Chatham Episcopal Institute (Chatham Hall)
CHATHAM EPISCOPAL INSTITUTE. For many years the Episcopal Church of Pittsylvania County was fortunate in having as one of its most effective clergymen and workers, Rev. C. O. Pruden, whose labors were shared during more than a quarter of a century by Rev. Chiswell Dabney, who survives his former associate and warm, personal friend. To these two earnest ministers of the Gospel and public-spirited citizens the diocese of Southern Virginia and the people of Chatham are indebted for the Chatham Episcopal Institute for Girls, which these gentlemen founded in 1902. They had come to the realization that there was no school for girls between Bristol and Norfolk, or Staunton and Raleigh, and recognizing the necessity for it, took this means of supplying the urgent need.

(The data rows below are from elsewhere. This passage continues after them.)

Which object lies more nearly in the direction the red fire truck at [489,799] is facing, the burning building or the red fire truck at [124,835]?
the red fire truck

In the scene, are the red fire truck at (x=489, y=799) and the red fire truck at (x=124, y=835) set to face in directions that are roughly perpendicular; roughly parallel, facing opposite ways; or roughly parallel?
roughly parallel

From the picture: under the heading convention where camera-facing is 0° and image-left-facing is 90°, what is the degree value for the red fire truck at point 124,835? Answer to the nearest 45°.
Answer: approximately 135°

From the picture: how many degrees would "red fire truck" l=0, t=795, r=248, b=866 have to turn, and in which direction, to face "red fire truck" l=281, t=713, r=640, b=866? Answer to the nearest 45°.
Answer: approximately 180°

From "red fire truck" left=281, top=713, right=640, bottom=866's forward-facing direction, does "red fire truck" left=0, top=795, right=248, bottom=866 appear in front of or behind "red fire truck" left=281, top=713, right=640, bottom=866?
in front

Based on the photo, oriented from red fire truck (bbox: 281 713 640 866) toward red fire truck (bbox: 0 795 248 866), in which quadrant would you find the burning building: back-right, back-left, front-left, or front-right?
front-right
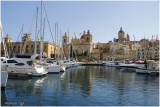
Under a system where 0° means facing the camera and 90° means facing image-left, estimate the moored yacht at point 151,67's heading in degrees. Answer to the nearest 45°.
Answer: approximately 90°

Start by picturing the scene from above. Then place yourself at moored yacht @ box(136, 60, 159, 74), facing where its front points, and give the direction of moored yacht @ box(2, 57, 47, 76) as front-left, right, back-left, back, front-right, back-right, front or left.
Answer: front-left
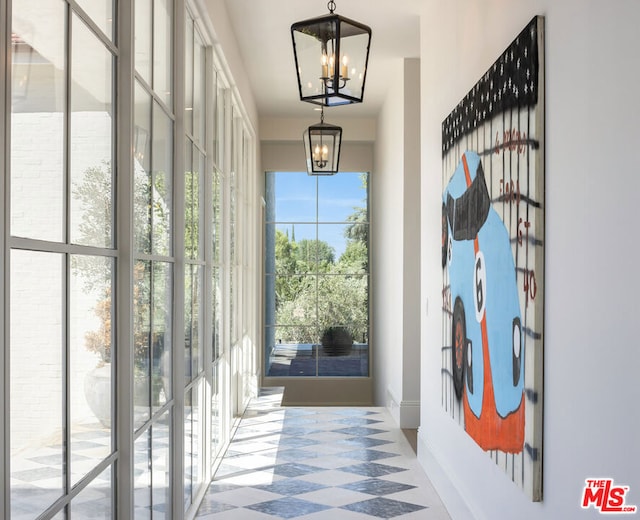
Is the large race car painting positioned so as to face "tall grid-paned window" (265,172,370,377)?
no

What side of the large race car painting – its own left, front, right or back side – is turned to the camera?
left

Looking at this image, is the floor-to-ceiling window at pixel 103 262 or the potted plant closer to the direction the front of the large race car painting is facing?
the floor-to-ceiling window

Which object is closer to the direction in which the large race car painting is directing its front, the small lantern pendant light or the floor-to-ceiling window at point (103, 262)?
the floor-to-ceiling window

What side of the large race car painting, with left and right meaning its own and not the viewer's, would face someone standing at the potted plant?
right

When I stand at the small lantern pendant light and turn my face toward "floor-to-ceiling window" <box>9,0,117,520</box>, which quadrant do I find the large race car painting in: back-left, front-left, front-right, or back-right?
front-left

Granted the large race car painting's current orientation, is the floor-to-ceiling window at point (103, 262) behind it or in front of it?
in front

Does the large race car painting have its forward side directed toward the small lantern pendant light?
no

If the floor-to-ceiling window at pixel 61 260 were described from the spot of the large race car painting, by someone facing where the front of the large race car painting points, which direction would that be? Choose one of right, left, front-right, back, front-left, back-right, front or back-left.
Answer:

The beginnings of the school, as of many excellent enterprises, were small, and sessions were held at the residence of John Gilmer. Seven boarding students and five teachers were accommodated. Extensive additions were made until in 1905 the school accommodated seventy-five students. On February 17, 1905, the entire structure was destroyed by fire, and for the subsequent eighteen months the students were housed and the school work carried on in such residences as were offered by the people of Chatham.
In the meanwhile, however, the Reverends Pruden and Dabney had been very active in rebuilding, and in 1907 the new brick building now known as Pruden hall was completed. This has a capacity of seventy boarding students. It was planned to make this hall the center of three buildings, one of which, Dabney Hall, was completed in 1911. The Board of Trustees is planning to erect the third building in the near future.

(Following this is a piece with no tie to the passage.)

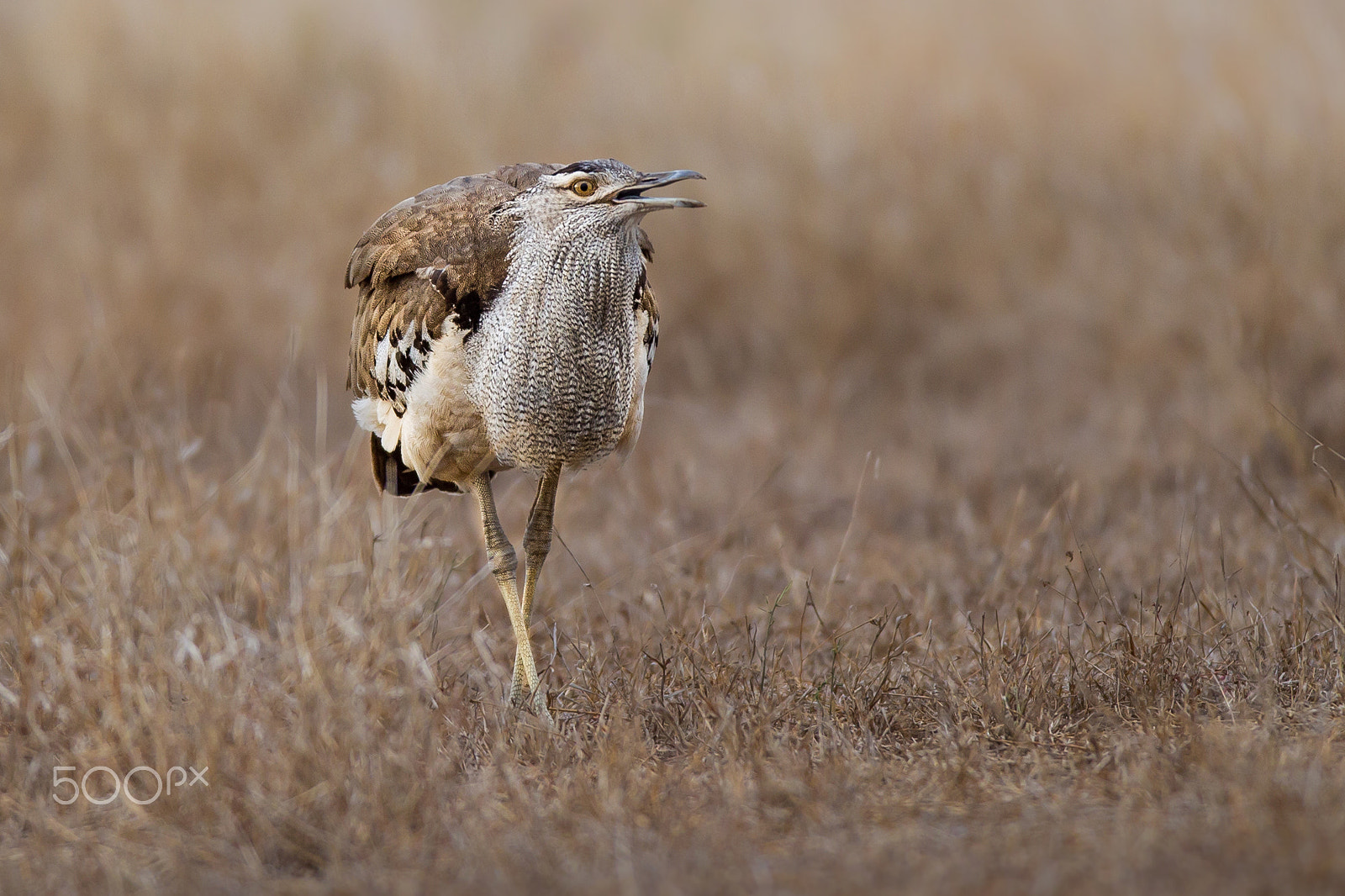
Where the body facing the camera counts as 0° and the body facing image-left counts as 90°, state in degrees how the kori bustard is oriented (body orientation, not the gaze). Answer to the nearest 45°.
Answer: approximately 315°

The Chatham Episcopal Institute now has a capacity for 140 students. In the student body twenty-five states are represented. There are sixteen members of the faculty, all of them college or university women. Six courses of study are offered, the regular college preparatory, the literary or general course, the home economic course, the music course, the art course and the secretarial course.

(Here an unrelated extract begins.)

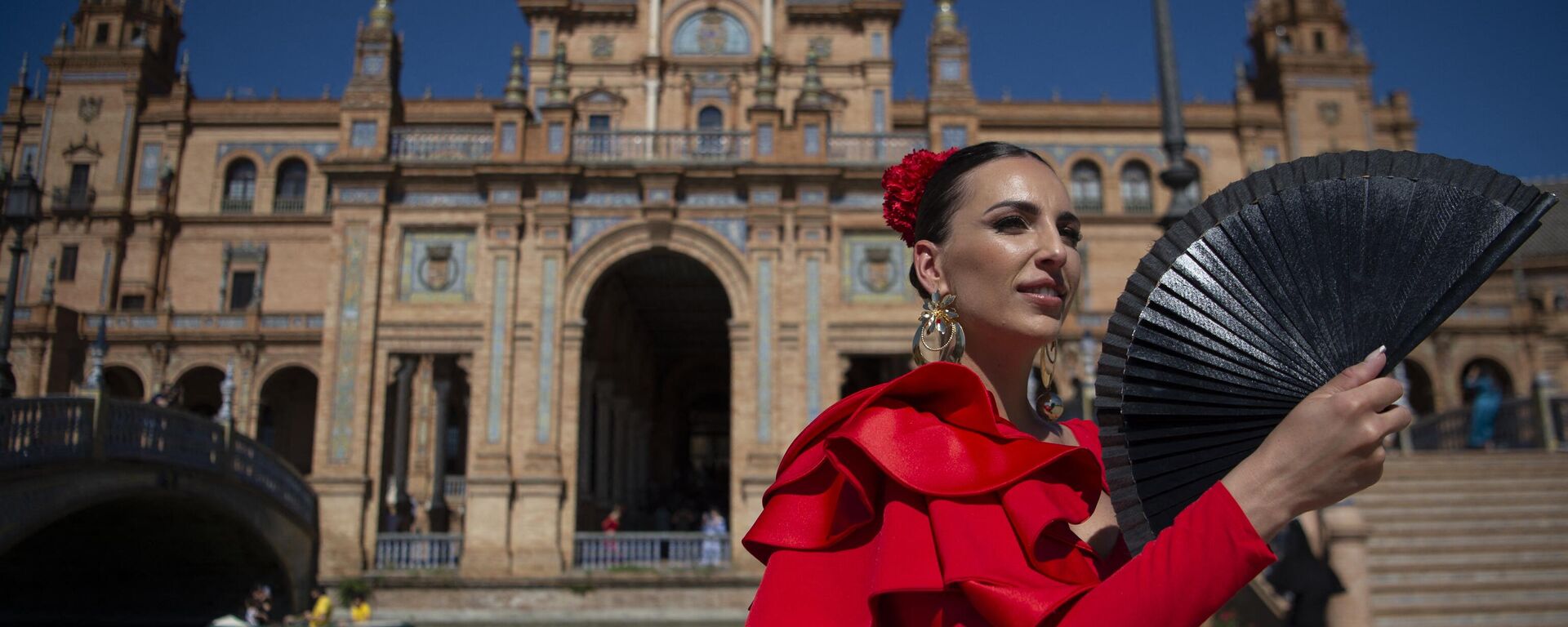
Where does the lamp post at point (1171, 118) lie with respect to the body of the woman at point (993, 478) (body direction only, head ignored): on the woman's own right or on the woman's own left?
on the woman's own left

In equipment and academic standard the school ranks with the very best preparatory institutions. In 1918 this school was turned over by Reverends Pruden and Dabney to the diocese of Southern Virginia, and since that time has been the diocesan school, with the bishop and bishop coadjutor of the diocese as president and vice president of the Board of Trustees. After the death of Doctor Pruden, the rector, in December, 1921, the management of the school was put in the hands of the principal, Miss Annie Marion Powell, the rector of the parish church at Chatham, Rev. T. G. Faulkner, being the chaplain of the school.